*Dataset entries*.
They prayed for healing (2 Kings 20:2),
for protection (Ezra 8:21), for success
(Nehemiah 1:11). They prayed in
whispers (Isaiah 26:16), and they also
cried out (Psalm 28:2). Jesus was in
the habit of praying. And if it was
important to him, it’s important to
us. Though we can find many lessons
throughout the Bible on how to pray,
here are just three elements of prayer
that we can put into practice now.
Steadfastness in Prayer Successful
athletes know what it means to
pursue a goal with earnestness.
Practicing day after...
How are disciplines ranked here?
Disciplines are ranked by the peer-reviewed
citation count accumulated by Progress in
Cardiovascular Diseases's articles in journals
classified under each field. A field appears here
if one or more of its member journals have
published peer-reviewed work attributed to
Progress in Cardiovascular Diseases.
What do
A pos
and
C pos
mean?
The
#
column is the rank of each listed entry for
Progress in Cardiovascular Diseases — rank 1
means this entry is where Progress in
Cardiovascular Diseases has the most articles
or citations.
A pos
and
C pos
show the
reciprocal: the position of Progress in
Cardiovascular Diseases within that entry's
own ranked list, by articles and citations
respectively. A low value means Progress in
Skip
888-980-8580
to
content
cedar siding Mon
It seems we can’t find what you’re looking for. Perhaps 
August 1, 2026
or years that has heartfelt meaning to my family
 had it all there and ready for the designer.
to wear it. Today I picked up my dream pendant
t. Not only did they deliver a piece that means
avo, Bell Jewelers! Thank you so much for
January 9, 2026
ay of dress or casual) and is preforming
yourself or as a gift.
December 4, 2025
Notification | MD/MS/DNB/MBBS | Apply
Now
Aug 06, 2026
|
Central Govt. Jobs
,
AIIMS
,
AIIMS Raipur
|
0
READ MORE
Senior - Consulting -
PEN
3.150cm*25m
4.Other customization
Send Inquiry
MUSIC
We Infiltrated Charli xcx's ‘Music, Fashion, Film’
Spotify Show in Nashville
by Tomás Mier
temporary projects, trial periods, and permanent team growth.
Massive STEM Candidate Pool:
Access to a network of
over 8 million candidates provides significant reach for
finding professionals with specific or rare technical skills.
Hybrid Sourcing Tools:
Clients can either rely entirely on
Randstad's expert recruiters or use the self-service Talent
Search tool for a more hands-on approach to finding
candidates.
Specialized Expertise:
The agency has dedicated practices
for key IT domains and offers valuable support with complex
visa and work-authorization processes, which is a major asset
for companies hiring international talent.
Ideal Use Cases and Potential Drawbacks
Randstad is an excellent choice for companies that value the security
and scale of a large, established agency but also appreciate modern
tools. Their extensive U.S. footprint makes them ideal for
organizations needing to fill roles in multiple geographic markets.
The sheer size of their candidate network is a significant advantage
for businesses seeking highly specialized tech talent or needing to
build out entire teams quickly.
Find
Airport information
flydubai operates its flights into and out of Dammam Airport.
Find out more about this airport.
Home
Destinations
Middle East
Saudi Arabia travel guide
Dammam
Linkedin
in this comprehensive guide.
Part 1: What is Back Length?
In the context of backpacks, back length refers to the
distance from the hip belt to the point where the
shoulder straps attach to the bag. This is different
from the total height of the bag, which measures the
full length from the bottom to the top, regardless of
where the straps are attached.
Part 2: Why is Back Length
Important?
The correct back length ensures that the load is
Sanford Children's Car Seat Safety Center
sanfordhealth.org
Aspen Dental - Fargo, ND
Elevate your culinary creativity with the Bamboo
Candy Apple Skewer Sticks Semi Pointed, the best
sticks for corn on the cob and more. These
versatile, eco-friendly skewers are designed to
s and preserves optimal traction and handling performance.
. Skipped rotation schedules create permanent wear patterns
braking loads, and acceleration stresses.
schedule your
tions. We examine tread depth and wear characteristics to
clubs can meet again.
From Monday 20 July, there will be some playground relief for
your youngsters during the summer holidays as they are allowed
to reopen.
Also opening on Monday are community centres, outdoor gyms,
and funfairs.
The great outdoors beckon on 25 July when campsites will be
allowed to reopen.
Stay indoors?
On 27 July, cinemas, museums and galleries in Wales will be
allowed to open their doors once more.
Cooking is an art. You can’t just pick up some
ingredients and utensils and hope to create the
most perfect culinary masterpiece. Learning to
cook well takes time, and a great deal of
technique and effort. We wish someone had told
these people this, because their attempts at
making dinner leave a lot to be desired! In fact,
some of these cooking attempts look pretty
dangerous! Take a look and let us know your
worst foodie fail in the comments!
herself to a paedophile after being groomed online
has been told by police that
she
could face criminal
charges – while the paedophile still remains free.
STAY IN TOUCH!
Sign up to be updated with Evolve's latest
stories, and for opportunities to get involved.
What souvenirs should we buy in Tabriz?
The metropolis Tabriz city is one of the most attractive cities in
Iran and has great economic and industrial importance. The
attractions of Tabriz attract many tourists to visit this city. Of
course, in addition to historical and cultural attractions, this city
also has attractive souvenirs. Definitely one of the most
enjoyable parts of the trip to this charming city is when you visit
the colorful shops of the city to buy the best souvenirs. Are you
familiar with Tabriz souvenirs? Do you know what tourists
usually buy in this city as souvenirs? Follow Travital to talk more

*WHAT IS BEING ASKED*.
Swap every "souvenirs" in the listing above for "keepsakes", and reproduce the lines with nothing else altered.

*RESPONSE TO THE TASK*.
They prayed for healing (2 Kings 20:2),
for protection (Ezra 8:21), for success
(Nehemiah 1:11). They prayed in
whispers (Isaiah 26:16), and they also
cried out (Psalm 28:2). Jesus was in
the habit of praying. And if it was
important to him, it’s important to
us. Though we can find many lessons
throughout the Bible on how to pray,
here are just three elements of prayer
that we can put into practice now.
Steadfastness in Prayer Successful
athletes know what it means to
pursue a goal with earnestness.
Practicing day after...
How are disciplines ranked here?
Disciplines are ranked by the peer-reviewed
citation count accumulated by Progress in
Cardiovascular Diseases's articles in journals
classified under each field. A field appears here
if one or more of its member journals have
published peer-reviewed work attributed to
Progress in Cardiovascular Diseases.
What do
A pos
and
C pos
mean?
The
#
column is the rank of each listed entry for
Progress in Cardiovascular Diseases — rank 1
means this entry is where Progress in
Cardiovascular Diseases has the most articles
or citations.
A pos
and
C pos
show the
reciprocal: the position of Progress in
Cardiovascular Diseases within that entry's
own ranked list, by articles and citations
respectively. A low value means Progress in
Skip
888-980-8580
to
content
cedar siding Mon
It seems we can’t find what you’re looking for. Perhaps 
August 1, 2026
or years that has heartfelt meaning to my family
 had it all there and ready for the designer.
to wear it. Today I picked up my dream pendant
t. Not only did they deliver a piece that means
avo, Bell Jewelers! Thank you so much for
January 9, 2026
ay of dress or casual) and is preforming
yourself or as a gift.
December 4, 2025
Notification | MD/MS/DNB/MBBS | Apply
Now
Aug 06, 2026
|
Central Govt. Jobs
,
AIIMS
,
AIIMS Raipur
|
0
READ MORE
Senior - Consulting -
PEN
3.150cm*25m
4.Other customization
Send Inquiry
MUSIC
We Infiltrated Charli xcx's ‘Music, Fashion, Film’
Spotify Show in Nashville
by Tomás Mier
temporary projects, trial periods, and permanent team growth.
Massive STEM Candidate Pool:
Access to a network of
over 8 million candidates provides significant reach for
finding professionals with specific or rare technical skills.
Hybrid Sourcing Tools:
Clients can either rely entirely on
Randstad's expert recruiters or use the self-service Talent
Search tool for a more hands-on approach to finding
candidates.
Specialized Expertise:
The agency has dedicated practices
for key IT domains and offers valuable support with complex
visa and work-authorization processes, which is a major asset
for companies hiring international talent.
Ideal Use Cases and Potential Drawbacks
Randstad is an excellent choice for companies that value the security
and scale of a large, established agency but also appreciate modern
tools. Their extensive U.S. footprint makes them ideal for
organizations needing to fill roles in multiple geographic markets.
The sheer size of their candidate network is a significant advantage
for businesses seeking highly specialized tech talent or needing to
build out entire teams quickly.
Find
Airport information
flydubai operates its flights into and out of Dammam Airport.
Find out more about this airport.
Home
Destinations
Middle East
Saudi Arabia travel guide
Dammam
Linkedin
in this comprehensive guide.
Part 1: What is Back Length?
In the context of backpacks, back length refers to the
distance from the hip belt to the point where the
shoulder straps attach to the bag. This is different
from the total height of the bag, which measures the
full length from the bottom to the top, regardless of
where the straps are attached.
Part 2: Why is Back Length
Important?
The correct back length ensures that the load is
Sanford Children's Car Seat Safety Center
sanfordhealth.org
Aspen Dental - Fargo, ND
Elevate your culinary creativity with the Bamboo
Candy Apple Skewer Sticks Semi Pointed, the best
sticks for corn on the cob and more. These
versatile, eco-friendly skewers are designed to
s and preserves optimal traction and handling performance.
. Skipped rotation schedules create permanent wear patterns
braking loads, and acceleration stresses.
schedule your
tions. We examine tread depth and wear characteristics to
clubs can meet again.
From Monday 20 July, there will be some playground relief for
your youngsters during the summer holidays as they are allowed
to reopen.
Also opening on Monday are community centres, outdoor gyms,
and funfairs.
The great outdoors beckon on 25 July when campsites will be
allowed to reopen.
Stay indoors?
On 27 July, cinemas, museums and galleries in Wales will be
allowed to open their doors once more.
Cooking is an art. You can’t just pick up some
ingredients and utensils and hope to create the
most perfect culinary masterpiece. Learning to
cook well takes time, and a great deal of
technique and effort. We wish someone had told
these people this, because their attempts at
making dinner leave a lot to be desired! In fact,
some of these cooking attempts look pretty
dangerous! Take a look and let us know your
worst foodie fail in the comments!
herself to a paedophile after being groomed online
has been told by police that
she
could face criminal
charges – while the paedophile still remains free.
STAY IN TOUCH!
Sign up to be updated with Evolve's latest
stories, and for opportunities to get involved.
What keepsakes should we buy in Tabriz?
The metropolis Tabriz city is one of the most attractive cities in
Iran and has great economic and industrial importance. The
attractions of Tabriz attract many tourists to visit this city. Of
course, in addition to historical and cultural attractions, this city
also has attractive keepsakes. Definitely one of the most
enjoyable parts of the trip to this charming city is when you visit
the colorful shops of the city to buy the best keepsakes. Are you
familiar with Tabriz keepsakes? Do you know what tourists
usually buy in this city as keepsakes? Follow Travital to talk more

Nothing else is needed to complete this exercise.